Pertemuan ini juga menghadirkan cerita menarik di area teknis. Mourinho akan beradu strategi dengan Cristian Chivu, mantan anak asuhnya ketika menangani Inter Milan. Kini, keduanya akan berada di sisi berbeda dalam sebuah pertandingan besar Liga Champions.
Keterbatasan Pilihan di Lini Tengah
Salah satu persoalan terbesar Real Madrid menjelang rangkaian pertandingan tersebut berada di lini tengah. Aurélien Tchouaméni belum tersedia, sedangkan Arda Güler, Eduardo Camavinga, dan Bernardo Silva dijadwalkan absen menghadapi Inter karena hukuman skorsing.
Kondisi itu mengurangi pilihan Mourinho dalam membangun serangan, mengontrol tempo, dan menjaga keseimbangan di depan lini pertahanan. Sang pelatih kemungkinan harus menyesuaikan susunan pemain maupun pendekatan taktiknya untuk menghadapi karakter permainan Inter.
Situasi tersebut juga dapat membuka kesempatan lebih besar bagi pemain muda seperti Sergio Martínez. Mourinho telah memasukkannya ke dalam skuad menghadapi Real Betis dan menilai sang pemain memiliki potensi untuk berkembang bersama tim utama.
Memberikan tanggung jawab besar kepada pemain muda tentu memiliki risiko. Namun, keberanian Mourinho dalam menemukan solusi ketika tim kekurangan pilihan dapat menjadi salah satu faktor penting dalam perjalanan Real Madrid sepanjang musim.

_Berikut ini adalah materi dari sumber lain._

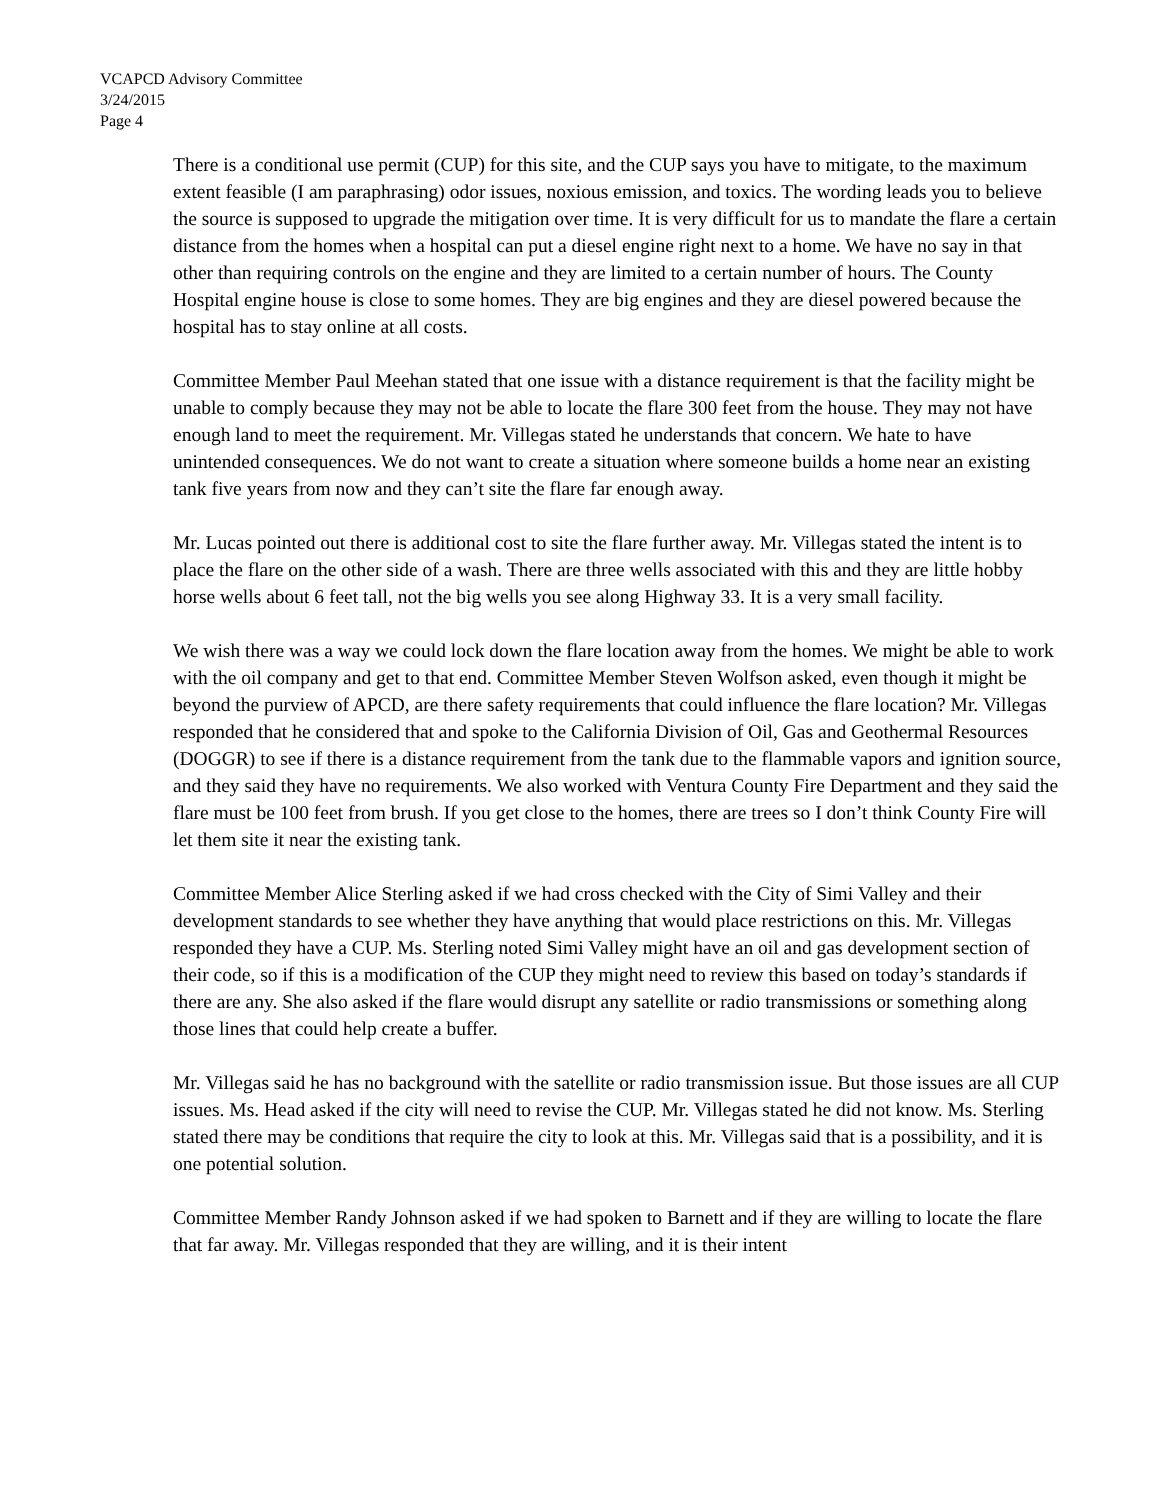VCAPCD Advisory Committee
3/24/2015
Page 4
There is a conditional use permit (CUP) for this site, and the CUP says you have to mitigate, to the maximum extent feasible (I am paraphrasing) odor issues, noxious emission, and toxics. The wording leads you to believe the source is supposed to upgrade the mitigation over time. It is very difficult for us to mandate the flare a certain distance from the homes when a hospital can put a diesel engine right next to a home. We have no say in that other than requiring controls on the engine and they are limited to a certain number of hours. The County Hospital engine house is close to some homes. They are big engines and they are diesel powered because the hospital has to stay online at all costs.
Committee Member Paul Meehan stated that one issue with a distance requirement is that the facility might be unable to comply because they may not be able to locate the flare 300 feet from the house. They may not have enough land to meet the requirement. Mr. Villegas stated he understands that concern. We hate to have unintended consequences. We do not want to create a situation where someone builds a home near an existing tank five years from now and they can’t site the flare far enough away.
Mr. Lucas pointed out there is additional cost to site the flare further away. Mr. Villegas stated the intent is to place the flare on the other side of a wash. There are three wells associated with this and they are little hobby horse wells about 6 feet tall, not the big wells you see along Highway 33. It is a very small facility.
We wish there was a way we could lock down the flare location away from the homes. We might be able to work with the oil company and get to that end. Committee Member Steven Wolfson asked, even though it might be beyond the purview of APCD, are there safety requirements that could influence the flare location? Mr. Villegas responded that he considered that and spoke to the California Division of Oil, Gas and Geothermal Resources (DOGGR) to see if there is a distance requirement from the tank due to the flammable vapors and ignition source, and they said they have no requirements. We also worked with Ventura County Fire Department and they said the flare must be 100 feet from brush. If you get close to the homes, there are trees so I don’t think County Fire will let them site it near the existing tank.
Committee Member Alice Sterling asked if we had cross checked with the City of Simi Valley and their development standards to see whether they have anything that would place restrictions on this. Mr. Villegas responded they have a CUP. Ms. Sterling noted Simi Valley might have an oil and gas development section of their code, so if this is a modification of the CUP they might need to review this based on today’s standards if there are any. She also asked if the flare would disrupt any satellite or radio transmissions or something along those lines that could help create a buffer.
Mr. Villegas said he has no background with the satellite or radio transmission issue. But those issues are all CUP issues. Ms. Head asked if the city will need to revise the CUP. Mr. Villegas stated he did not know. Ms. Sterling stated there may be conditions that require the city to look at this. Mr. Villegas said that is a possibility, and it is one potential solution.
Committee Member Randy Johnson asked if we had spoken to Barnett and if they are willing to locate the flare that far away. Mr. Villegas responded that they are willing, and it is their intent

Periode Bulan Madu Mulai Berakhir
Antusiasme terhadap kembalinya Mourinho saat ini berada pada level tinggi. Persiapan pramusim yang berjalan baik mulai tercermin melalui hasil dan penampilan Real Madrid pada awal kompetisi.
Namun, Real Betis dan Inter Milan akan memberikan masalah yang berbeda. Betis akan menguji ketenangan, kekompakan, dan konsistensi Madrid dalam pertandingan tandang. Sementara itu, Inter akan menguji kesiapan mereka bersaing melawan tim dengan standar Liga Champions.
Dua pertandingan ini memang belum menentukan nasib Real Madrid sepanjang musim. Akan tetapi, hasil dan cara mereka merespons tekanan dapat memberikan gambaran awal mengenai kekuatan sebenarnya dari proyek baru Mourinho.
Mempertahankan rekor sempurna akan semakin meningkatkan kepercayaan diri para pemain. Sebaliknya, apabila mengalami kesulitan, kemampuan Mourinho menemukan solusi akan menjadi hal yang jauh lebih penting daripada sekadar menjaga catatan kemenangan.
Periode bulan madu telah selesai. Kini, Real Madrid dan José Mourinho harus membuktikan bahwa start sempurna mereka memiliki fondasi yang cukup kuat untuk menghadapi persaingan di LaLiga dan Liga Champions.